Commentary on Ezekiel 37:1-14
Ezekiel’s vision of the dry bones coming to life is offered alongside the stories of death and life from John 11.
The passage also occurs at two other times: on Pentecost, and as part of the Easter Vigil. In each setting, a different dimension of Ezekiel 37 is foregrounded. Perhaps the story is best known from Pentecost, where the role of God’s spirit stands out most strikingly. The Hebrew word ruah, meaning “breath” and “wind” as well as “spirit,” is repeated ten times in these fourteen verses — four times in the climactic verse 9 alone:
Then he said to me, “Prophesy to the breath (ruah), prophesy, mortal, and say to the breath (ruah): Thus says the Lord GOD: Come from the four winds (ruah plural), O breath (ruah), and breathe upon these slain, that they may live” (Ezekiel 37:9).
But today the emphasis lies elsewhere, in the very question of death and life, offering listeners a gentle inoculation against the horrors to come in less than two weeks on Good Friday. Beside this story echo the pensive words of Psalm 130: “Out of the depths I cry to you … I wait for the Lord, my soul waits … more than those who watch for the morning.”
Ezekiel speaks from Babylon, exiled from a country that has died, its temple and capital city destroyed. Like earlier prophets, Ezekiel understands this disaster not simply as the unfortunate result of Babylon’s empire-building. To him, since nothing can happen unless God allows it, Judah’s people and especially their leaders brought this devastation upon themselves by their disobedience to God.
The prophet is understandably pessimistic about human goodness. He insists that individuals are utterly free to make moral choices and utterly responsible for the consequences of these choices. Each individual is given the chance to make decisions that may be life-giving or death-dealing (Ezekiel 18). Yet Ezekiel sees little evidence that Judeans will choose more wisely in the future than they have in the past. Though blessed with moral agency, they are no more able to use this faculty well than lifeless bones are able to get up and walk. This conundrum in Ezekiel’s theology could have led to an unspeakable impasse.
But Ezekiel discovers divine grace instead. This grace initiated the whole human enterprise by making humans from dust and breathing into them the breath, ruah, of life (Genesis 2:7). God likewise initiated the entire Israelite project, choosing to take slaves from Egypt, giving them God’s own law, and bringing them to a good land — and doing this with minimal cooperation (Ezekiel 20:5-14). Now, Ezekiel says, God will take the initiative yet again: God’s spirit will bring new life to a people dead as stone, dead as bones.
This vision of dry bones coming to life is closely related to a saying that has already appeared twice in the book. In Ezekiel 11, speaking for God, the prophet has already said of the exiles:
I will give them one heart, and put a new spirit within them; I will remove the heart of stone from their flesh and give them a heart of flesh, so that they may follow my statutes and keep my ordinances and obey them. Then they shall be my people, and I will be their God. (Ezekiel 11:19-20)
And again in Ezekiel 36:
A new heart I will give you, and a new spirit I will put within you; and I will remove from your body the heart of stone and give you a heart of flesh. I will put my spirit within you, and make you follow my statutes and be careful to observe my ordinances. Then you shall live in the land that I gave to your ancestors; and you shall be my people, and I will be your God. (Ezekiel 36:26-28)

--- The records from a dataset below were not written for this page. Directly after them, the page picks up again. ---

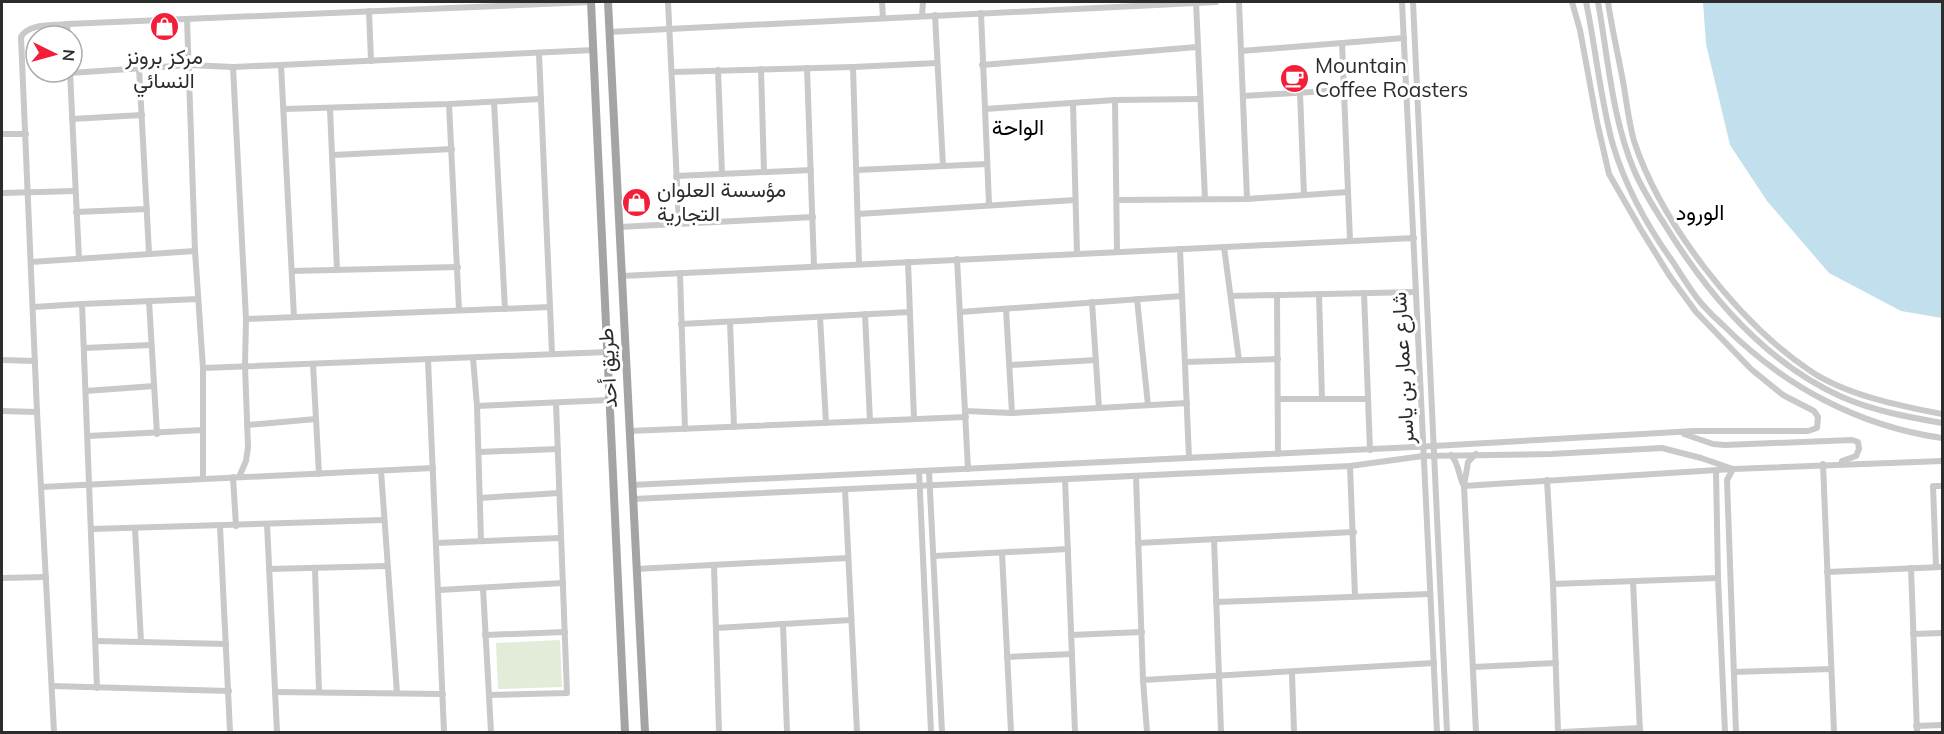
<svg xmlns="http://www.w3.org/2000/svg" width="1944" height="734" viewBox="0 0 1944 734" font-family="Mulish,Vazirmatn,sans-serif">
<rect width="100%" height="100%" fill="#fff"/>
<path fill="#e3ecd8" d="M560,640L562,687L498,689L496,643Z"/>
<path fill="#c2dfed" d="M1703,2H1942V318L1901,311L1829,273L1767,201L1730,145L1706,44Z"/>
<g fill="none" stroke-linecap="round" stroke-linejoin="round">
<g stroke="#c9c9c9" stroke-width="6">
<path d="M668,2L679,224"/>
<path d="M882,2L883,18"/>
<path d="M1196,2L1205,199"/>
<path d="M1239,2L1247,199"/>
<path d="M1402,2L1437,732"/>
<path d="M1413,2L1447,732"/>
<path d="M1586,2C1596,49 1600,98 1613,145C1626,188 1647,226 1673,262C1682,276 1691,291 1701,303C1708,311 1716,319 1724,326C1784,386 1858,426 1942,438"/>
<path d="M1598,2C1608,57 1612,118 1634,170C1642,189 1654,208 1665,225C1708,295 1766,363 1842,397C1874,411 1908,417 1942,423"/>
<path d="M1608,2C1612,30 1619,58 1624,87C1627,105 1629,123 1634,141C1661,223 1738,322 1809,370C1845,395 1900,406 1942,414"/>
<path d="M369,11L371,61"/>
<path d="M981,13L989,204"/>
<path d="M935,15L943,166"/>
<path d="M922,16L923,2"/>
<path d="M187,19L195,251L203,368V478"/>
<path d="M67,24L68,36"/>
<path d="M609,32L1216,2"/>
<path d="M1342,43L1350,241"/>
<path d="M1241,51L1404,38"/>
<path d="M539,54L552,353"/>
<path d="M281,65L294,317"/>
<path d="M982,65L1197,47"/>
<path d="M139,67L149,253"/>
<path d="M233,67L246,319L245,366L248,447L246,461L239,477"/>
<path d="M853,67L859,264"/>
<path d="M807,68L814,266"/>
<path d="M761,69L764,172"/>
<path d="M718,70L722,174"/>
<path d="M70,72L79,259"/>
<path d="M673,72L853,67L937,63"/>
<path d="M70,73L189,65L233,67L281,65L594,50"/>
<path d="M1300,93L1304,195"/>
<path d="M1243,96L1344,90"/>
<path d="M1115,100L1117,252"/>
<path d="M494,102L505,309"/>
<path d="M1073,103L1077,254"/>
<path d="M449,104L459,310"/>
<path d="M284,109L449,104L540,99"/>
<path d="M330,109L337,270"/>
<path d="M985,109L1115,100L1200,99"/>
<path d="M72,119L142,115"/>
<path d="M2,134H26"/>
<path d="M333,155L452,149"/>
<path d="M857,170L987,164"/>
<path d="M676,176L811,170"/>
<path d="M2,193L75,191"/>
<path d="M1117,200L1247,199L1348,192"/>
<path d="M76,212L147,209"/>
<path d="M858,214L1075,200"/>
<path d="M619,227L813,217"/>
<path d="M1224,247L1239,360"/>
<path d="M1180,249L1189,458"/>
<path d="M957,259L968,469"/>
<path d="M31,262L195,251"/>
<path d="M908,262L914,419"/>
<path d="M292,271L458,267"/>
<path d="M680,273L685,429"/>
<path d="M621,276L1414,238"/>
<path d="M1364,293L1370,450"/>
<path d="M1319,294L1322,399"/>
<path d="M1277,295L1278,454"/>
<path d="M1231,296L1416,292"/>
<path d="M1137,299L1148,405"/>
<path d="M149,301L157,434"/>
<path d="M1092,302L1099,408"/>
<path d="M33,307L82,304"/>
<path d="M1006,309L1012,413L1187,403"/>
<path d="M960,312L1182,296"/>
<path d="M865,314L870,421"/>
<path d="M820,317L826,423"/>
<path d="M246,319L550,307"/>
<path d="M730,322L734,427"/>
<path d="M681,324L910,312"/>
<path d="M84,348L151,345"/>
<path d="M473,358L477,406L481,541"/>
<path d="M2,360L35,361"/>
<path d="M428,360L444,732"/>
<path d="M1185,362L1278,359"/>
<path d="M313,364L319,474"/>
<path d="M1010,365L1096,360"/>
<path d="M203,368L608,352"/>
<path d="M86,391L154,386"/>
<path d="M1278,399H1368"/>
<path d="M477,406L610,400"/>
<path d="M2,411L37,412"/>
<path d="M965,411L1012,413"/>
<path d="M247,425L316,419"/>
<path d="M629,431L966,417"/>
<path d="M1684,434L1713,444L1725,445L1852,440L1858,442L1859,449L1856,456L1842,461"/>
<path d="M88,436L203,430"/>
<path d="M479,452L558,449"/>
<path d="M1476,454L1468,462L1464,486L1476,732"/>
<path d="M1451,455C1460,465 1458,476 1464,486"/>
<path d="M1823,464L1834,732"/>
<path d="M1350,466L1355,596"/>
<path d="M1733,469L1727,480L1736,732"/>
<path d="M381,471L397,693"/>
<path d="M919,471L931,732"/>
<path d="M929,471L942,732"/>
<path d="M1716,471L1718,578L1725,732"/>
<path d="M1136,476L1143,680L1147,732"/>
<path d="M233,477L236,526"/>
<path d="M1065,479L1075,732"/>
<path d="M1547,480L1553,584L1558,732"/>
<path d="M632,485L1434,446L1694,431H1808L1817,428L1818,417L1814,411L1783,395L1751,369L1696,312L1669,275L1640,228L1609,174L1597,122L1580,30L1572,2"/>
<path d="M1464,486L1733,469L1942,461"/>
<path d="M41,487L433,468"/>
<path d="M845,489L857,732"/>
<path d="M480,498L559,493"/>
<path d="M633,499L1350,466L1423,456L1551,454L1662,448L1701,458L1733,469"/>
<path d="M267,524L277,732"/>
<path d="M220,526L230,732"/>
<path d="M135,528L141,642"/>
<path d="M91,529L384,520"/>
<path d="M1214,539L1221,732"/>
<path d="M436,543L561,538"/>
<path d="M1138,543L1354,532"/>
<path d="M1002,553L1011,732"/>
<path d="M934,556L1068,549"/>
<path d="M714,565L719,732"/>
<path d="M1936,567L1933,486H1942"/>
<path d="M1911,568L1917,732"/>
<path d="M269,569L387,566"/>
<path d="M315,569L319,692"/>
<path d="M636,569L848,558"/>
<path d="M1827,572L1942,567"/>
<path d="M2,578L46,577"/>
<path d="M1633,581L1640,732"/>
<path d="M1553,584L1718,578"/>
<path d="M483,588L491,732"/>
<path d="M439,590L563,583"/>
<path d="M1216,602L1430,594"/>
<path d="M783,624L787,732"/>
<path d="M716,628L851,620"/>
<path d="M1913,634L1942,633"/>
<path d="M485,635L565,632"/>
<path d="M1071,635L1142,632"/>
<path d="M96,641L226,644"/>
<path d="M1007,657L1072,654"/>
<path d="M1473,667L1556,663"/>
<path d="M1734,672L1831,669"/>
<path d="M1292,673L1294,732"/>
<path d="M1143,680L1434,663"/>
<path d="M52,686L229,691"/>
<path d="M97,688L82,304L198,299"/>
<path d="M276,692L443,694"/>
<path d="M489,695L567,693L556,403"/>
<path d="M1916,726L1942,725"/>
<path d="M54,732L37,412L21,37C29,23 53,26 67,24L591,2"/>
<path d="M1563,732L1640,728"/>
</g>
<g stroke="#a4a4a4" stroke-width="8">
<path d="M591,2L625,732"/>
<path d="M608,2L645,732"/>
</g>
</g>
<defs>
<symbol id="shop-disc" viewBox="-11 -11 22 22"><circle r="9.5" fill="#f31f39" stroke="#fff"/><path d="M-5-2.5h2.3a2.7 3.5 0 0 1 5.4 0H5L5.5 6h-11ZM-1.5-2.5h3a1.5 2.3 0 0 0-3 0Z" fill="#fff"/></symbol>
<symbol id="cafe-disc" viewBox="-11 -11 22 22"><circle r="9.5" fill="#f31f39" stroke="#fff"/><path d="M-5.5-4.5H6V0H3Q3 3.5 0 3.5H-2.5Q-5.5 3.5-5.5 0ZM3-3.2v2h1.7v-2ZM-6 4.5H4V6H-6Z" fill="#fff"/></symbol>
</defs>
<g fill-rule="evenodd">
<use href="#shop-disc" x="148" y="10" width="33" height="33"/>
<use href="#cafe-disc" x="1278" y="62" width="33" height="33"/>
<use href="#shop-disc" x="620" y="186" width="33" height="33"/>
</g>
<g text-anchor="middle" stroke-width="6" stroke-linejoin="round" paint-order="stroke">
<g font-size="21" fill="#2c2c2c" stroke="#fff" text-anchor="start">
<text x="164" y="64" text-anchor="middle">مركز برونز<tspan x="164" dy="24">النسائي</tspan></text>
<text x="1315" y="73">Mountain<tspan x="1315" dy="24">Coffee Roasters</tspan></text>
<text x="657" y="197">مؤسسة العلوان<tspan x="657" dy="24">التجارية</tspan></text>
</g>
<g font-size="21" fill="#2c2c2c" stroke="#fff">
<text transform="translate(608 368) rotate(-93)" y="7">طريق أحد</text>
<text transform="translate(1403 368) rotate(-93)" y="7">شارع عمار بن ياسر</text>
</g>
<g font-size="22" fill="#000" stroke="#fff">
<text x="1018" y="135">الواحة</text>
<text x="1700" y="220">الورود</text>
</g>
</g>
<rect width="1944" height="734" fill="none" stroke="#2c2c2c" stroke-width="6"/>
<g transform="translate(54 54) rotate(95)"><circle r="28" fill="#ffffff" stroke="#ababab" stroke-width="1.5"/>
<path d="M0-4.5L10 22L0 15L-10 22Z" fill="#f31f39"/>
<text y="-9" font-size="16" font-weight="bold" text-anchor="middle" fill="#2c2c2c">N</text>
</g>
</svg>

This new heart is nothing the people can obtain for themselves. The new spirit is not their own, but God’s, a spirit enabling them to do what they could not before, to live as holy people before Holy God. The prophet spells out the divine intent in these two sayings, and in the story of the dry bones he shows it.
Divine initiative and human action are interwoven throughout this passage. It is God who leads Ezekiel to the valley and directs his attention and speech. It is the prophet who sees, and describes, the utterly dry bones, and responds by doing as he is asked, ordering the desiccated bones to hear God’s word. As he does so, with no help from the bones themselves (what could the dead do?), God brings them together.
God adds sinews, tendons to attach them; flesh, muscles to make them strong, and skin to give them form. Yet still they lie lifeless. It is only when God tells the prophet to speak to the ruah — the spirit, or breath — and Ezekiel does so, that the spirit breath blows from the four winds and the bodies live and stand. Divine agency and human response appear interwoven, if not inextricable. Initiative comes from God, who makes sure the prophet participates. Ezekiel calls to the spirit; the spirit enters the people; they come to life, a vast multitude.
Only grace fills the gap between what we are made for and what we ourselves can manage.